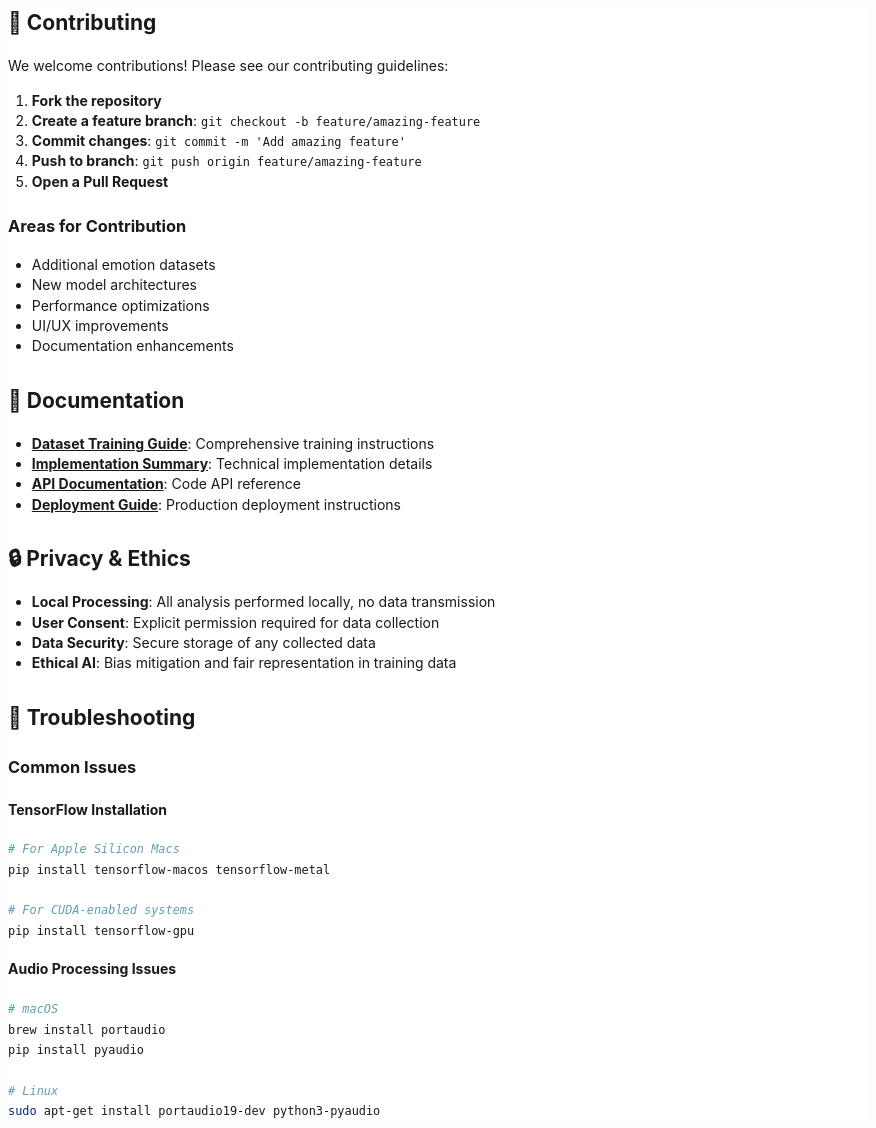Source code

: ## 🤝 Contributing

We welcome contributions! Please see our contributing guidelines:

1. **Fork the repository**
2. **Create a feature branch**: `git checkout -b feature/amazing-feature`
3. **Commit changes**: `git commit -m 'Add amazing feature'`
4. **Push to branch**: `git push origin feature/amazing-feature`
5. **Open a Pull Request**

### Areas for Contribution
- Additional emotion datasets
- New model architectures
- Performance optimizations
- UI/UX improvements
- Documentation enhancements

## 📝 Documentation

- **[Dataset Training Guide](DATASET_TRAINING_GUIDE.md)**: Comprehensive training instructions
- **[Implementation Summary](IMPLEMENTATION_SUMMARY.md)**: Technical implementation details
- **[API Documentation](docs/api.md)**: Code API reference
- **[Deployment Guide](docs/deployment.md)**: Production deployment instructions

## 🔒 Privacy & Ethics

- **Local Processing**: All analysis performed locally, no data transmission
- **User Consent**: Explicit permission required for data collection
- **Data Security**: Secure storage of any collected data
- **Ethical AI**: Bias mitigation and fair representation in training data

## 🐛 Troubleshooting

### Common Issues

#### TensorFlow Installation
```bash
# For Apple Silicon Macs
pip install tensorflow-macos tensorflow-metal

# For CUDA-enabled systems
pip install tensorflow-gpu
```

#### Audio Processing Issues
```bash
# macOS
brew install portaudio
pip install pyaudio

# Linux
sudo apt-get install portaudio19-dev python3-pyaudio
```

════

- Task requirements -
Please transcribe only the lines in the records above running from the line that has "- New model architectures" through the line that has "- **User Consent**: Explicit", both included, exactly as they appear.

- Written response -
- New model architectures
- Performance optimizations
- UI/UX improvements
- Documentation enhancements

## 📝 Documentation

- **[Dataset Training Guide](DATASET_TRAINING_GUIDE.md)**: Comprehensive training instructions
- **[Implementation Summary](IMPLEMENTATION_SUMMARY.md)**: Technical implementation details
- **[API Documentation](docs/api.md)**: Code API reference
- **[Deployment Guide](docs/deployment.md)**: Production deployment instructions

## 🔒 Privacy & Ethics

- **Local Processing**: All analysis performed locally, no data transmission
- **User Consent**: Explicit permission required for data collection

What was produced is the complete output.